Schreiben Sie aus dem Text über den Georgienkrieg 2008 den Abschnitt von „August 2008: Nach“ bis einschließlich „in die Höhe.“ wortgetreu ab.

**Übungstext:**
☆ ☆ ☆ ☆ ☆
August 2008: Nach einem fünftägigen Krieg gegen Georgien übernimmt Russland
die Kontrolle über die Region Südossetien. Russische Truppen stehen 30
Kilometer vor der georgischen Hauptstadt Tiflis. Wir Journalist*innen
bemühen uns durch die Checkpoints zu kommen. „Wir verteidigen hier unsere
Heimat“, sagt ein junger russischer Soldat aus Rostow am Don, bevor er von
seinem Vorgesetzten zurückgepfiffen wird. Der stiert mit glasigem Blick vor
sich hin und hält mir eine Pistole an den Hals. „Verschwinde, du Fotze. Ich
kann dich einfach abknallen. Du wirst nicht die Erste und auch nicht die
Letzte sein!“ Im Zentrum von Tiflis halten Menschen Plakate in die Höhe.
☆ ☆ ☆ ☆ ☆
**Ausgelesene Zeilen:**
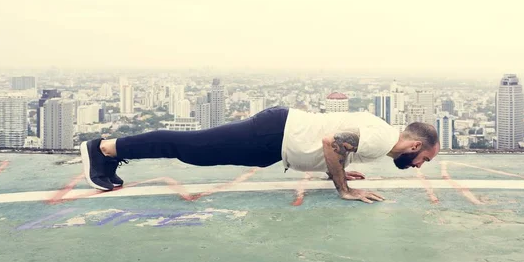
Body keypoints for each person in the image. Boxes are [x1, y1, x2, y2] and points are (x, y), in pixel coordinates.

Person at [80, 106, 439, 204]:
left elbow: (337, 146)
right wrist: (343, 188)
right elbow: (332, 142)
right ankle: (104, 149)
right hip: (273, 134)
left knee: (197, 152)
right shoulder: (382, 140)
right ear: (415, 146)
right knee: (192, 147)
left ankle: (111, 152)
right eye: (424, 159)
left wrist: (340, 171)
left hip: (275, 137)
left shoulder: (382, 136)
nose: (420, 165)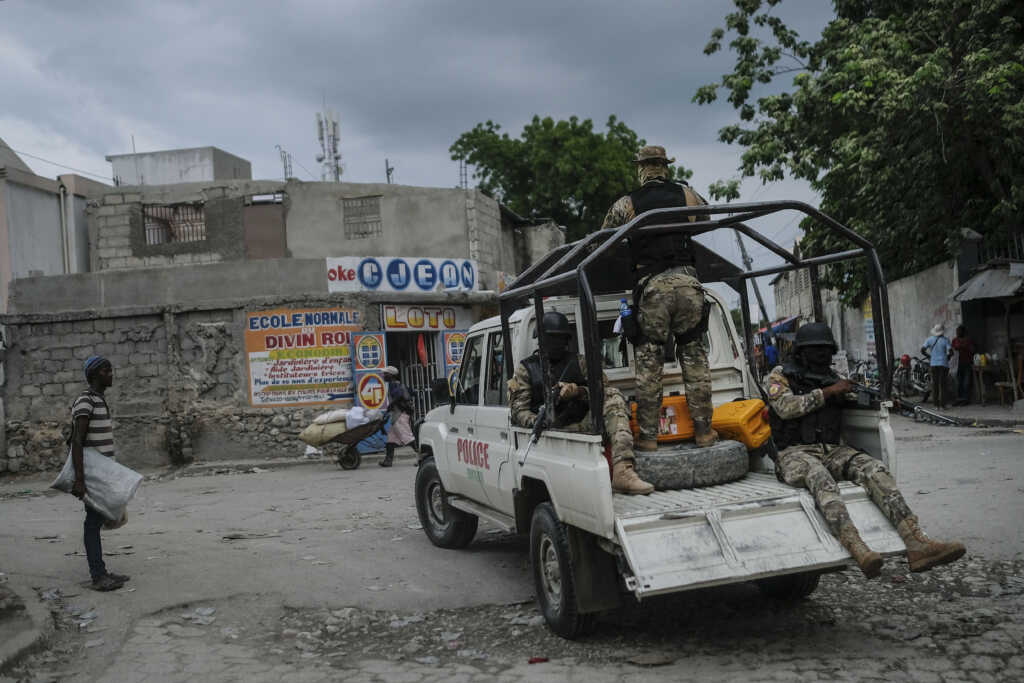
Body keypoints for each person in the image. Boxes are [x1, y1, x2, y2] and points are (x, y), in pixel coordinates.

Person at [764, 323, 965, 578]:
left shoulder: (832, 376)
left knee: (874, 469)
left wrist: (859, 396)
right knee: (820, 478)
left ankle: (917, 543)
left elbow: (847, 401)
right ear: (801, 352)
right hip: (793, 453)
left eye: (826, 350)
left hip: (831, 449)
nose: (821, 355)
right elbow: (785, 407)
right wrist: (828, 392)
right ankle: (856, 547)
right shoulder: (781, 375)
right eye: (815, 350)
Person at [601, 145, 718, 450]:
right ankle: (705, 433)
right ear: (665, 168)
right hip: (689, 284)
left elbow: (603, 241)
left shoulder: (627, 204)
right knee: (694, 358)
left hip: (653, 288)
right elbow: (707, 216)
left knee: (650, 362)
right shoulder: (687, 194)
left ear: (640, 169)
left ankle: (649, 438)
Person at [508, 312, 654, 495]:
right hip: (553, 433)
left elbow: (603, 388)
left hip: (583, 425)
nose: (556, 344)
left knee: (613, 395)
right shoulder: (526, 369)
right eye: (552, 339)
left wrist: (578, 391)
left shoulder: (579, 362)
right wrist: (538, 420)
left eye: (560, 339)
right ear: (541, 340)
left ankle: (623, 470)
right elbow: (517, 410)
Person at [71, 356, 130, 592]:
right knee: (93, 522)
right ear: (95, 375)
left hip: (103, 473)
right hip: (92, 475)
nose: (111, 374)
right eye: (107, 370)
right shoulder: (85, 401)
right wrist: (80, 479)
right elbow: (77, 440)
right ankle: (98, 575)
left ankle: (101, 571)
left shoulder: (98, 400)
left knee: (98, 520)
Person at [380, 366, 414, 467]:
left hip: (400, 415)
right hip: (396, 414)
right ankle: (388, 461)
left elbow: (398, 396)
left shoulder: (394, 385)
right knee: (391, 439)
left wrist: (389, 407)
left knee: (408, 437)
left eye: (386, 374)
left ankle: (422, 456)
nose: (384, 375)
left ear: (391, 375)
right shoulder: (393, 384)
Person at [922, 323, 953, 409]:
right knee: (943, 385)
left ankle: (936, 405)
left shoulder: (929, 340)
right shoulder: (946, 340)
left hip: (933, 364)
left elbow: (922, 350)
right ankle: (943, 405)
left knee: (935, 384)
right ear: (942, 332)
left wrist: (929, 356)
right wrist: (947, 358)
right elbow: (951, 352)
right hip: (943, 365)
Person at [951, 325, 975, 405]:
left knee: (966, 383)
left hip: (967, 363)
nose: (957, 333)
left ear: (963, 332)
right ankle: (958, 399)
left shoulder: (968, 340)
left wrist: (964, 347)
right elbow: (952, 350)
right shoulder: (954, 340)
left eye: (959, 331)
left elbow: (973, 350)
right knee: (958, 383)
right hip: (957, 364)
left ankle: (965, 400)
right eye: (957, 331)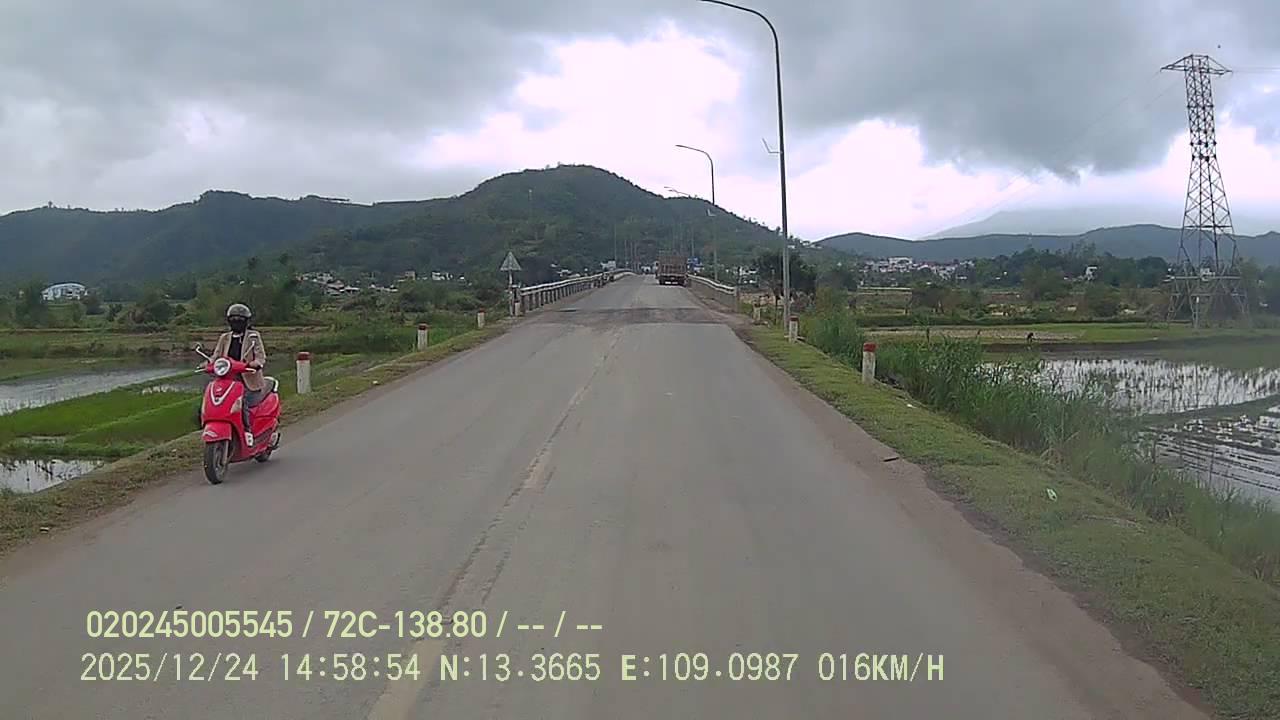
☆ ☆ ☆ ☆ ☆
**Antwort:**
August 2008: Nach einem fünftägigen Krieg gegen Georgien übernimmt Russland
die Kontrolle über die Region Südossetien. Russische Truppen stehen 30
Kilometer vor der georgischen Hauptstadt Tiflis. Wir Journalist*innen
bemühen uns durch die Checkpoints zu kommen. „Wir verteidigen hier unsere
Heimat“, sagt ein junger russischer Soldat aus Rostow am Don, bevor er von
seinem Vorgesetzten zurückgepfiffen wird. Der stiert mit glasigem Blick vor
sich hin und hält mir eine Pistole an den Hals. „Verschwinde, du Fotze. Ich
kann dich einfach abknallen. Du wirst nicht die Erste und auch nicht die
Letzte sein!“ Im Zentrum von Tiflis halten Menschen Plakate in die Höhe.